My dad was cleaning out our storage unit a couple of weeks ago and came across a stack of photos, still in their Kodak envelopes from when I picked them up from the counter at the nearby Walgreens. The pictures chronicle the month I spent volunteering at a Christian camp in the late summer of 2000.
It was after my junior year of college and I was coming off a tumultuous year. I had a mental breakdown part way through the fall semester. Actually, I call it a breakdown because I have no other way to describe what happened; it was a sudden drop instead of a slow slide and I tried to find something, anything to hold onto. The thing I ended up holding when I crawled myself out of the pit was the Christian faith of my middle and high school years. I threw myself back into that faith, to the detriment of the friendships I’d made outside a church/youth group setting.

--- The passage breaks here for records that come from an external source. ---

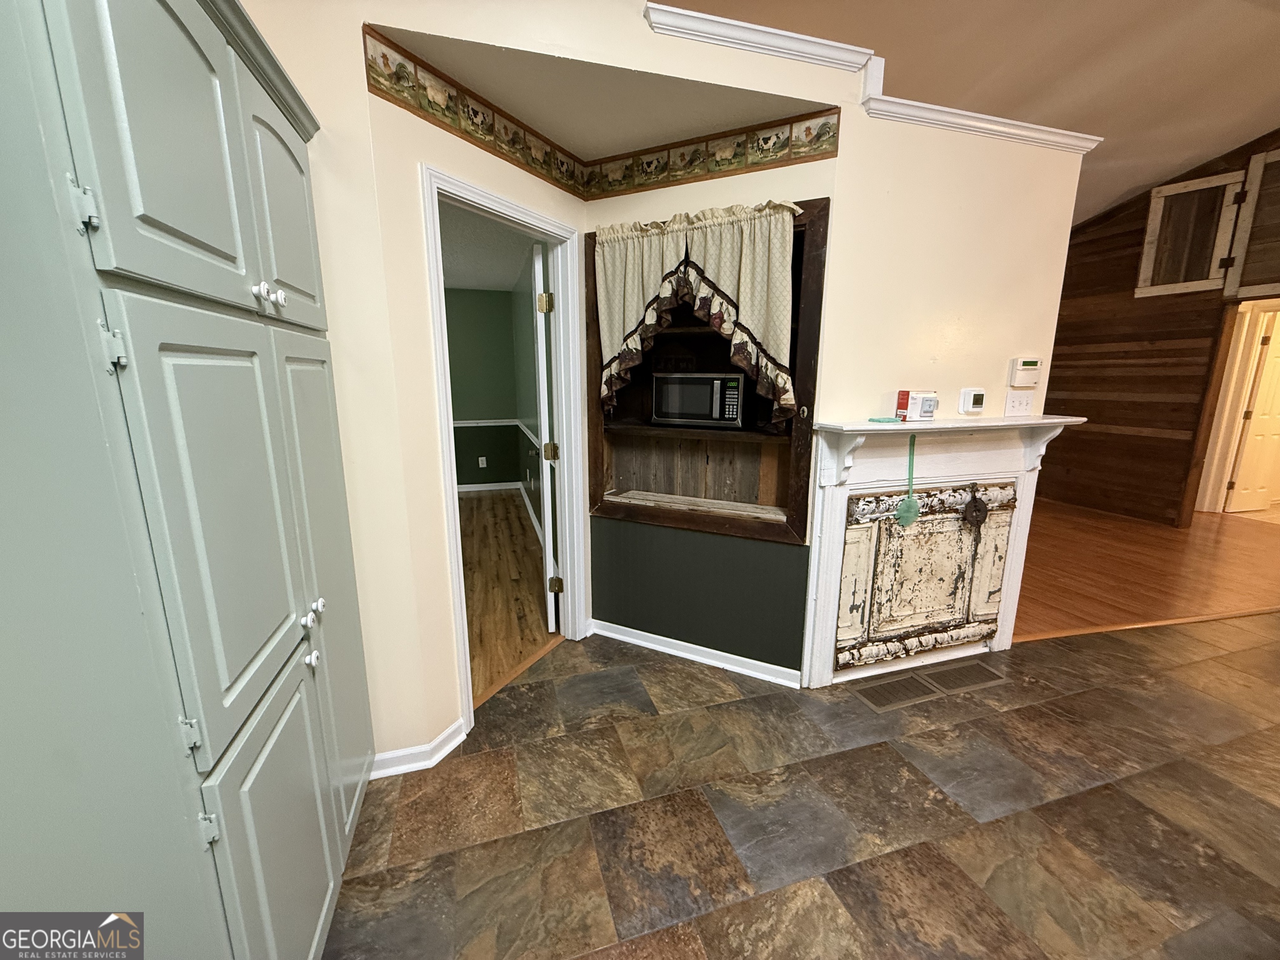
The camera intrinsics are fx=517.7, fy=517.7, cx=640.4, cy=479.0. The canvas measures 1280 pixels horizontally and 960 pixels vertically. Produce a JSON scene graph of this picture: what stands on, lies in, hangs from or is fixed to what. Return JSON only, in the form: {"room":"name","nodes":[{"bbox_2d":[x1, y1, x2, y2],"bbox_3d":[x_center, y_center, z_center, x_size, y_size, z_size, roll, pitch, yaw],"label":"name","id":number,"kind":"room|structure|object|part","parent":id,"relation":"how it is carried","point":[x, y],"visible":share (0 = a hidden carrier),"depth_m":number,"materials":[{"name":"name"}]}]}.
{"room":"kitchen","nodes":[
{"label":"kitchen","id":0,"kind":"room"},
{"bbox_2d":[237,0,591,774],"bbox_3d":[-0.554,-0.268,2.158,0.120,2.530,1.179,7,14,29],"label":"left wall","id":1,"kind":"structure","parent":0,"point":[353,84],"depth_m":1.77,"materials":[{"name":"beige paint"}]},
{"bbox_2d":[370,717,468,778],"bbox_3d":[-1.013,1.031,1.876,0.716,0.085,0.177,-3,12,-16],"label":"baseboard","id":2,"kind":"structure","parent":1,"relation":"attached to","point":[430,762],"depth_m":1.92,"materials":[{"name":"white paint"}]},
{"bbox_2d":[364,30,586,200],"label":"wallpaper border","id":3,"kind":"object","parent":1,"relation":"attached to","point":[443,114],"visible":0.97,"depth_m":1.81,"materials":[{"name":"multicoloured paper"}]},
{"bbox_2d":[419,161,589,740],"bbox_3d":[-0.573,-0.082,2.332,0.157,2.096,0.891,7,14,29],"label":"door frame","id":4,"kind":"structure","parent":1,"relation":"in","point":[446,431],"depth_m":2.42,"materials":[{"name":"white paint"}]},
{"bbox_2d":[531,241,559,631],"bbox_3d":[-0.575,-0.214,3.038,0.123,2.030,0.778,-2,12,-12],"label":"white door","id":5,"kind":"structure","parent":4,"relation":"attached to","point":[549,514],"depth_m":2.67,"materials":[{"name":"white paint"}]},
{"bbox_3d":[-0.471,-0.854,2.541,0.051,0.093,0.047,-2,12,-12],"label":"hinge","id":6,"kind":"part","parent":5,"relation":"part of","materials":[{"name":"gold metal"}]},
{"bbox_3d":[-0.475,-0.146,2.736,0.060,0.089,0.056,-2,12,-12],"label":"brass hinge","id":7,"kind":"part","parent":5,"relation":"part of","materials":[{"name":"gold metal"}]},
{"bbox_2d":[444,286,532,489],"bbox_3d":[-3.109,-0.988,5.850,3.575,2.420,0.120,-3,12,-16],"label":"green wall","id":8,"kind":"structure","parent":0,"point":[470,316],"depth_m":6.15,"materials":[{"name":"green paint"}]},
{"bbox_2d":[477,455,487,468],"bbox_3d":[-1.916,-0.204,6.253,0.080,0.127,0.020,-3,12,-16],"label":"wall outlet","id":9,"kind":"object","parent":8,"relation":"attached to","point":[481,463],"visible":0.99,"depth_m":6.25,"materials":[{"name":"white plastic"}]},
{"bbox_2d":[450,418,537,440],"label":"chair rail","id":10,"kind":"object","parent":8,"relation":"attached to","point":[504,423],"visible":0.27,"depth_m":6.20,"materials":[{"name":"white paint"}]},
{"bbox_2d":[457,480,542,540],"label":"baseboard","id":11,"kind":"structure","parent":8,"relation":"attached to","point":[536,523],"depth_m":5.95,"materials":[{"name":"white paint"}]},
{"bbox_2d":[440,201,536,291],"bbox_3d":[-1.982,-1.816,3.718,3.126,0.102,4.581,-3,12,-16],"label":"bedroom ceiling","id":12,"kind":"structure","parent":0,"point":[478,286],"depth_m":4.28,"materials":[{"name":"white paint"}]},
{"bbox_2d":[458,489,555,701],"bbox_3d":[-2.143,0.649,4.037,3.329,0.061,4.492,-3,12,-16],"label":"wood floor","id":13,"kind":"structure","parent":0,"point":[486,512],"depth_m":3.56,"materials":[{"name":"brown wood"}]},
{"bbox_2d":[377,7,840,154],"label":"alcove ceiling","id":14,"kind":"structure","parent":0,"point":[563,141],"depth_m":1.89,"materials":[{"name":"beige paint"}]},
{"bbox_2d":[320,613,1278,959],"bbox_3d":[2.325,1.266,1.129,8.369,0.056,5.637,-3,12,-16],"label":"tile floor","id":15,"kind":"structure","parent":0,"point":[1018,657],"depth_m":1.70,"materials":[{"name":"brown tile"}]},
{"bbox_2d":[0,0,376,959],"bbox_3d":[-0.981,0.118,1.074,0.523,2.202,1.128,-3,12,-16],"label":"pantry cabinet","id":16,"kind":"object","parent":15,"relation":"on","point":[218,240],"visible":1,"depth_m":0.74,"materials":[{"name":"paint"}]},
{"bbox_3d":[-0.665,-0.328,0.623,0.023,0.054,0.023,-3,12,-16],"label":"hinge","id":17,"kind":"part","parent":16,"relation":"part of","materials":[{"name":"metal"}]},
{"bbox_3d":[-0.677,-0.172,0.669,0.024,0.062,0.023,-3,12,-16],"label":"hinge","id":18,"kind":"part","parent":16,"relation":"part of","materials":[{"name":"metal"}]},
{"bbox_3d":[-0.662,-0.522,0.760,0.060,0.556,0.315,-3,12,-16],"label":"door","id":19,"kind":"part","parent":16,"relation":"part of","materials":[{"name":"green paint"}]},
{"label":"hinge","id":20,"kind":"part","parent":16,"relation":"part of","materials":[{"name":"metal"}]},
{"bbox_3d":[-0.682,0.106,0.904,0.062,0.717,0.373,-3,12,-16],"label":"door","id":21,"kind":"part","parent":16,"relation":"part of","materials":[{"name":"green paint"}]},
{"bbox_3d":[-0.654,0.525,0.788,0.024,0.049,0.020,-3,12,-16],"label":"hinge","id":22,"kind":"part","parent":16,"relation":"part of","materials":[{"name":"metal"}]},
{"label":"knob","id":23,"kind":"part","parent":16,"relation":"part of","materials":[{"name":"ceramic"}]},
{"bbox_3d":[-0.746,-0.372,1.051,0.044,0.038,0.049,-3,12,-16],"label":"knobs","id":24,"kind":"part","parent":16,"relation":"part of","materials":[{"name":"ceramic"}]},
{"bbox_3d":[-0.685,0.793,1.047,0.036,0.632,0.350,-3,12,-16],"label":"lower cabinet door","id":25,"kind":"part","parent":16,"relation":"part of","materials":[{"name":"green paint"}]},
{"bbox_3d":[-0.812,-0.630,1.226,0.040,0.541,0.349,-3,12,-16],"label":"door","id":26,"kind":"part","parent":16,"relation":"part of","materials":[{"name":"green paint"}]},
{"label":"knob","id":27,"kind":"part","parent":16,"relation":"part of","materials":[{"name":"ceramic"}]},
{"bbox_3d":[-0.752,0.409,1.191,0.027,0.033,0.027,-3,12,-16],"label":"knob","id":28,"kind":"part","parent":16,"relation":"part of","materials":[{"name":"ceramic"}]},
{"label":"knob","id":29,"kind":"part","parent":16,"relation":"part of","materials":[{"name":"ceramic"}]},
{"bbox_3d":[-0.820,0.336,1.427,0.044,1.315,0.388,-3,12,-16],"label":"door","id":30,"kind":"part","parent":16,"relation":"part of","materials":[{"name":"green paint"}]},
{"bbox_2d":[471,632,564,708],"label":"floor transition strip","id":31,"kind":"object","parent":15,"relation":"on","point":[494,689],"visible":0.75,"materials":[{"name":"brown wood"}]},
{"bbox_2d":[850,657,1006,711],"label":"floor vent","id":32,"kind":"object","parent":15,"relation":"in","point":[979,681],"visible":0.97,"depth_m":2.41,"materials":[{"name":"metal"}]},
{"bbox_2d":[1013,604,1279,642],"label":"floor transition strip","id":33,"kind":"object","parent":15,"relation":"on","point":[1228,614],"visible":0.8,"depth_m":2.98,"materials":[{"name":"brown wood"}]},
{"bbox_2d":[572,36,1091,682],"bbox_3d":[0.695,-0.379,2.205,1.541,2.385,0.630,-3,12,-16],"label":"fireplace wall","id":34,"kind":"structure","parent":0,"point":[833,194],"depth_m":1.97,"materials":[{"name":"beige paint"}]},
{"bbox_2d":[589,618,802,687],"bbox_3d":[0.231,0.870,2.641,1.117,0.082,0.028,6,13,27],"label":"baseboard","id":35,"kind":"structure","parent":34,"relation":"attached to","point":[648,643],"depth_m":2.60,"materials":[{"name":"white paint"}]},
{"bbox_2d":[590,200,826,538],"bbox_3d":[0.295,-0.464,2.490,1.181,1.389,0.313,6,13,27],"label":"built-in shelf","id":36,"kind":"object","parent":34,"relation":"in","point":[806,213],"visible":0.69,"depth_m":2.57,"materials":[{"name":"brown wood"}]},
{"bbox_2d":[592,198,803,419],"bbox_3d":[0.203,-0.686,2.240,0.956,0.888,0.107,7,13,28],"label":"curtain","id":37,"kind":"object","parent":36,"relation":"hanging from","point":[650,321],"visible":0.97,"depth_m":2.18,"materials":[{"name":"fabric"}]},
{"bbox_2d":[651,371,745,427],"bbox_3d":[0.316,-0.398,2.578,0.446,0.257,0.287,6,13,27],"label":"microwave","id":38,"kind":"object","parent":36,"relation":"in","point":[738,380],"visible":0.99,"depth_m":2.46,"materials":[{"name":"silver metal"}]},
{"bbox_2d":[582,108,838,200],"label":"wallpaper border","id":39,"kind":"object","parent":34,"relation":"attached to","point":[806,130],"visible":0.98,"depth_m":2.19,"materials":[{"name":"multicoloured paper"}]},
{"bbox_2d":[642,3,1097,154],"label":"crown molding","id":40,"kind":"structure","parent":34,"relation":"attached to","point":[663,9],"depth_m":1.86,"materials":[{"name":"white paint"}]},
{"bbox_2d":[801,413,1081,687],"bbox_3d":[1.394,0.325,2.433,1.378,1.202,0.165,-3,12,-16],"label":"fireplace mantel","id":41,"kind":"object","parent":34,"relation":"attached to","point":[825,501],"visible":0.95,"depth_m":2.39,"materials":[{"name":"white paint"}]},
{"bbox_2d":[866,415,902,424],"bbox_3d":[1.013,-0.248,2.160,0.127,0.020,0.103,-3,12,-16],"label":"object","id":42,"kind":"object","parent":41,"relation":"on","point":[878,421],"visible":0.99,"depth_m":2.13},
{"bbox_2d":[895,432,919,526],"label":"fly swatter","id":43,"kind":"object","parent":41,"relation":"hanging from","point":[910,517],"visible":0.99,"depth_m":2.28,"materials":[{"name":"green plastic"}]},
{"bbox_2d":[898,389,938,420],"bbox_3d":[1.206,-0.323,2.247,0.132,0.121,0.087,-3,12,-16],"label":"box","id":44,"kind":"object","parent":41,"relation":"on","point":[918,399],"visible":0.99,"depth_m":2.21,"materials":[{"name":"white cardboard"}]},
{"bbox_2d":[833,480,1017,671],"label":"fireplace cover","id":45,"kind":"object","parent":41,"relation":"in","point":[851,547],"visible":0.98,"depth_m":2.44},
{"bbox_2d":[960,484,989,531],"bbox_3d":[1.551,0.140,2.398,0.134,0.234,0.061,-3,12,-16],"label":"ornament","id":46,"kind":"object","parent":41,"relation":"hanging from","point":[976,517],"visible":0.98,"depth_m":2.39,"materials":[{"name":"brown metal"}]},
{"bbox_2d":[957,387,986,414],"bbox_3d":[1.506,-0.354,2.353,0.116,0.112,0.037,-3,12,-16],"label":"thermostat","id":47,"kind":"object","parent":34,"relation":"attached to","point":[976,399],"visible":0.98,"depth_m":2.33,"materials":[{"name":"white plastic"}]},
{"bbox_2d":[1004,390,1034,416],"bbox_3d":[1.822,-0.362,2.484,0.139,0.114,0.018,-3,12,-16],"label":"light switch","id":48,"kind":"object","parent":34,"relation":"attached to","point":[1024,407],"visible":0.98,"depth_m":2.48,"materials":[{"name":"white plastic"}]},
{"bbox_2d":[1007,357,1042,386],"bbox_3d":[1.841,-0.514,2.479,0.150,0.125,0.036,-3,12,-16],"label":"thermostat","id":49,"kind":"object","parent":34,"relation":"attached to","point":[1029,366],"visible":0.99,"depth_m":2.46,"materials":[{"name":"plastic"}]},
{"bbox_2d":[657,0,1279,225],"bbox_3d":[1.987,-2.422,1.729,10.156,0.367,7.443,-3,12,-16],"label":"ceiling","id":50,"kind":"structure","parent":0,"point":[1188,154],"depth_m":2.87,"materials":[{"name":"paint"}]},
{"bbox_2d":[1011,498,1279,641],"bbox_3d":[3.924,0.462,4.994,5.461,0.064,4.378,-3,12,-16],"label":"wood floor","id":51,"kind":"structure","parent":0,"point":[1127,593],"depth_m":3.85,"materials":[{"name":"brown wood"}]},
{"bbox_2d":[1042,129,1279,526],"bbox_3d":[5.337,-1.287,4.184,0.137,3.768,4.928,-3,12,-16],"label":"wood paneled wall","id":52,"kind":"structure","parent":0,"point":[1133,246],"depth_m":5.18,"materials":[{"name":"brown wood"}]},
{"bbox_2d":[1135,169,1245,298],"bbox_3d":[4.878,-2.132,4.631,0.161,0.933,0.497,-3,12,-16],"label":"shutter","id":53,"kind":"structure","parent":52,"relation":"attached to","point":[1148,229],"depth_m":4.59,"materials":[{"name":"brown wood"}]},
{"bbox_2d":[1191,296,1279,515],"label":"door frame","id":54,"kind":"structure","parent":52,"relation":"attached to","point":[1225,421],"depth_m":4.91,"materials":[{"name":"white paint"}]},
{"bbox_2d":[1223,146,1279,299],"bbox_3d":[5.241,-2.058,4.104,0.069,1.143,0.827,-3,12,-16],"label":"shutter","id":55,"kind":"structure","parent":52,"relation":"attached to","point":[1246,278],"depth_m":4.33,"materials":[{"name":"brown wood"}]},
{"bbox_2d":[1223,311,1279,514],"bbox_3d":[6.527,-0.652,5.323,0.751,1.984,0.134,-2,12,-12],"label":"door","id":56,"kind":"structure","parent":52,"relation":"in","point":[1241,488],"depth_m":5.30,"materials":[{"name":"white paint"}]}
]}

So, in my still semi-fragile state, I thought the best thing to do was to live with 100 other young Christians in a cabin for a month at a sprawling Christian camp on the outskirts of Asheville, NC. I worked in the kitchen, waking up at 5 a.m. to fix breakfast and lunch for the campers who cycled in and out on a weekly basis for the four weeks I was there. The menu was the same every week too. My favorite lunch day was Wednesday when we had grilled cheese sandwiches cooked in butter oil.
I look at these five envelopes and see a baby-faced girl who wanted to be liked so very badly and never felt like she fit in. That in a glance, is the reason I eventually left the Church in my late twenties and haven’t been back. There were other reasons for sure; the idea that my friends and co-workers (or anyone) who didn’t confess a belief in God or Jesus was condemned to eternal damnation being a big one. There’s a host of others (LGBT rights, women treated as lesser, my liberal beliefs being of the devil) but the main catalyst was that feeling that I’d never quite fit in anywhere in Christianity. I tried, God I tried, but I left to preserve my sanity. I stopped going to church regularly before I left to go overseas and didn’t even try and find a church in South Korea, though Christians make up a sizable minority and many churches offer services in English. I dodged the question of whether I had found a church in my city. Now, when asked what church I’m attending, I say I’m taking an extended hiatus.
There are many people who leave faith of all kinds for more painful reasons than mine. An Internet search will show you stories of emotional and sexual abuse that runs rampant in evangelical circles. LGBT individuals of all ages have been ostracized and kicked out of their churches (though this hits LGBT youth the hardest.) Some go through horrible things and decide to stay and I can’t help but admire them. For me, I just couldn’t pretend to be someone I’m not, and I left. I’ve had fulfilling and terrible relationships. I’ve had some profound experiences and traveled to places I never thought I’d see. I’ve also been through some shit times and none of those are any less significant because they aren’t viewed through a religious lens. Oh and sex is awesome.
Part of me still misses the structure and the IDEA of community within a religious setting. A lesser part of me misses the certainty of belief I held when I was 20, but that part is fading. I don’t know if I’ll ever cross over into atheism; I still believe something started our universe and that our souls move on after death. Even so, I look at those pictures of a girl wearing baggy jeans, pastel t-shirts and a gold cross and I just want to tell her she was and is enough. Her faith would not be not the end all, be all of her life and that’s ok. That the people in those photos with her do not matter and their opinions, even less.
Because some 14 years later, you’ll look at those pictures and not remember any of their names.